CONICET | Buscador de Institutos y Recursos Humanos

Antiglucocorticoids that act as antagonists at the GR level may be used to block or modulate the undesirable effects of glucocorticoid excess (from endogenous or exogenous origin). RU-486 developed in the early 80s, is an antiglucocorticoid but also a potent antiprogestin and abortifacient, nevertheless it still remains as the only GR antagonist drug in the market. Further on, in view of the variety of physiological processes in which glucocorticoids are involved, selective antiglucocorticoids that can block only some of these processes (eventually with tissue specificity) would be highly desirable. 21-Hydroxy-6,19-epoxyprogesterone was developed as an alternative lead, being an antagonist of the glucocorticoid receptor with no affinity for mineralocorticoid and progesterone receptors.
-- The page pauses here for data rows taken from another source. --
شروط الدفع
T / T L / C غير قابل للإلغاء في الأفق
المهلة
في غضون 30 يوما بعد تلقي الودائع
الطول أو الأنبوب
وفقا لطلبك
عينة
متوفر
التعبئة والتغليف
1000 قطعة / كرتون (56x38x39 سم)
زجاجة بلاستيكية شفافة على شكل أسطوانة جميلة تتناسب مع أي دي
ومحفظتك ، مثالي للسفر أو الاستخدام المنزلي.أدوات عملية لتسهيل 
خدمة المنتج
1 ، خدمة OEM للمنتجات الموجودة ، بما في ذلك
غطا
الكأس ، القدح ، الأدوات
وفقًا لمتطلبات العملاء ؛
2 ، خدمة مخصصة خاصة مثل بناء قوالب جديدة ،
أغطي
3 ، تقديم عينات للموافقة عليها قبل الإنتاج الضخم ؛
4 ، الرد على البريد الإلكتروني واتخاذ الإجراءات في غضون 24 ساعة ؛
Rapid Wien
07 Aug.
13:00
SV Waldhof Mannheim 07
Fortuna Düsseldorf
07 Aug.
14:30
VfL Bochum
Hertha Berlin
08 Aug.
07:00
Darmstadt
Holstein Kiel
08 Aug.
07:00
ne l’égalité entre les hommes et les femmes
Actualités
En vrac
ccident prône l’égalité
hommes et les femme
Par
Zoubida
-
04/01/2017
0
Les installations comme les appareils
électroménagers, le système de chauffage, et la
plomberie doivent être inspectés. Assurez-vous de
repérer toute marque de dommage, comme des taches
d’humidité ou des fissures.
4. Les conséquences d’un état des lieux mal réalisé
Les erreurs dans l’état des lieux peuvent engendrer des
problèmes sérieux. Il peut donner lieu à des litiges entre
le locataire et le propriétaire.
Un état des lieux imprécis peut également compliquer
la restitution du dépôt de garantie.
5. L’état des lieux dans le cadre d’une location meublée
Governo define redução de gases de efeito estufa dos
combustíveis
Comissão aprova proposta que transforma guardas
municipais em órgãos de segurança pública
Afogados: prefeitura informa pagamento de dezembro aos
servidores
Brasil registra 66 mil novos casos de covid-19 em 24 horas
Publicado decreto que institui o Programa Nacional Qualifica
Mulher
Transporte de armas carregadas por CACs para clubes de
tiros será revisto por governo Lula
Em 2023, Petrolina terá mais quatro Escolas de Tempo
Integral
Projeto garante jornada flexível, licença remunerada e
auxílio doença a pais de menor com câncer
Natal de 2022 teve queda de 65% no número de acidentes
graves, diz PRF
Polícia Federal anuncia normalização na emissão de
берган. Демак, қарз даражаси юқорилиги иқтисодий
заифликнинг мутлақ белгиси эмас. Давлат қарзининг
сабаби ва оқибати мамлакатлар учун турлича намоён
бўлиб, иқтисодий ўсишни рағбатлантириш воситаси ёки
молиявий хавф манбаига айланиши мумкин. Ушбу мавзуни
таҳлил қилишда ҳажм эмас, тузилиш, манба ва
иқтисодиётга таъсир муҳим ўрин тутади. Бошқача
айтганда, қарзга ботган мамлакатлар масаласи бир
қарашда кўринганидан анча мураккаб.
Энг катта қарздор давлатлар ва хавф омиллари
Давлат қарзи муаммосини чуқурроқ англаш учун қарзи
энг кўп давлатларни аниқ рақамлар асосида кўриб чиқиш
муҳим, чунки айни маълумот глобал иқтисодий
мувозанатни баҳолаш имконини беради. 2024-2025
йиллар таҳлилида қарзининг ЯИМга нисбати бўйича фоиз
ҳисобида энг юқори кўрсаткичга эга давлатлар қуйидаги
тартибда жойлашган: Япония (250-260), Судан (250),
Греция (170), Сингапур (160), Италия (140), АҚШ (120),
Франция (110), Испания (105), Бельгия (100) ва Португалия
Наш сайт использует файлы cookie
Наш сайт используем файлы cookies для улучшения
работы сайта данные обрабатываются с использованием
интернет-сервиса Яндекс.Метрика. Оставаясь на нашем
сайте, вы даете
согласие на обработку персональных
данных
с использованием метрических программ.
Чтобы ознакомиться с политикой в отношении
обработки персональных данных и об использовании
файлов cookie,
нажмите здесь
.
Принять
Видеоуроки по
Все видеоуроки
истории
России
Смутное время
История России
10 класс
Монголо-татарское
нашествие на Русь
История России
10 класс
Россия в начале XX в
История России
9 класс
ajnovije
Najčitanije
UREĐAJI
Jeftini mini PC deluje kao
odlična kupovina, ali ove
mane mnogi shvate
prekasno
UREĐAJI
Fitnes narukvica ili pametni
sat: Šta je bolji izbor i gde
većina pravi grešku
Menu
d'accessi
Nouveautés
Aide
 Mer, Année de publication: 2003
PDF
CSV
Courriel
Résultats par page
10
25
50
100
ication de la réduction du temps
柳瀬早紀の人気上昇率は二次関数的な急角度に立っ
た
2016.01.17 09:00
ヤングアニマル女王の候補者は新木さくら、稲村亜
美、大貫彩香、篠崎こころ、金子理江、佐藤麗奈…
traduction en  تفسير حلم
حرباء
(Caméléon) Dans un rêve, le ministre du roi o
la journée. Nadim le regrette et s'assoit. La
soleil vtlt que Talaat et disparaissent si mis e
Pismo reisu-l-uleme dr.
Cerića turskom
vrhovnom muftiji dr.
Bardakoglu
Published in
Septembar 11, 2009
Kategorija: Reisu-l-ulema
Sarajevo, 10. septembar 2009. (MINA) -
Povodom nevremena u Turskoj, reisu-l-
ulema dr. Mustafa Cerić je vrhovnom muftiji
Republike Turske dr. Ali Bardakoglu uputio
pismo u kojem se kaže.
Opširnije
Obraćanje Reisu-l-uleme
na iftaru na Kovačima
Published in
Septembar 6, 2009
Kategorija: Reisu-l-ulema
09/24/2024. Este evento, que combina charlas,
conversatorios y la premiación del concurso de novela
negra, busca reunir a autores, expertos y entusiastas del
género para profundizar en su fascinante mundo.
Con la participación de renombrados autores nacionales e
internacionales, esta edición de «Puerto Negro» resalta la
Antagonistic activity was evidenced by partial blocking of dexamethasone induction of TAT and thymocyte apoptosis. Replacement of the oxygen bridge by a sulfur bridge gave a less bent, more flexible molecule. 21-Hydroxy-6,19-epithioprogesterone exhibited improved antiapoptotic activity on thymocytes but was not effective blocking TAT induction. This selectivity was improved further by oxidation to the sulfone. The sulfone but not the reduced compound also reverted the dexamethasone-mediated inhibition of NFkB activity in Hela cells. Blocking of the apoptotic effect of TNFa by dexamethasone in L929 cell line (mouse fibroblasts) was reverted partially, only by the sulfone which exhibited mild agonistic/antagonistic activity in this assay. None of these compounds showed antiprogestin activity. A similar overall molecular shape but more lipophylic and with higher metabolic stability was attained by introduction of a methylene bridge (6,19-methanoprogesterone). More recently we have synthesized a highly bent steroid with a direct bond between C-6 and C-19 (6,19-cycloprogesterone and its 21-hydroxy derivative). This structure showed affinity for GR.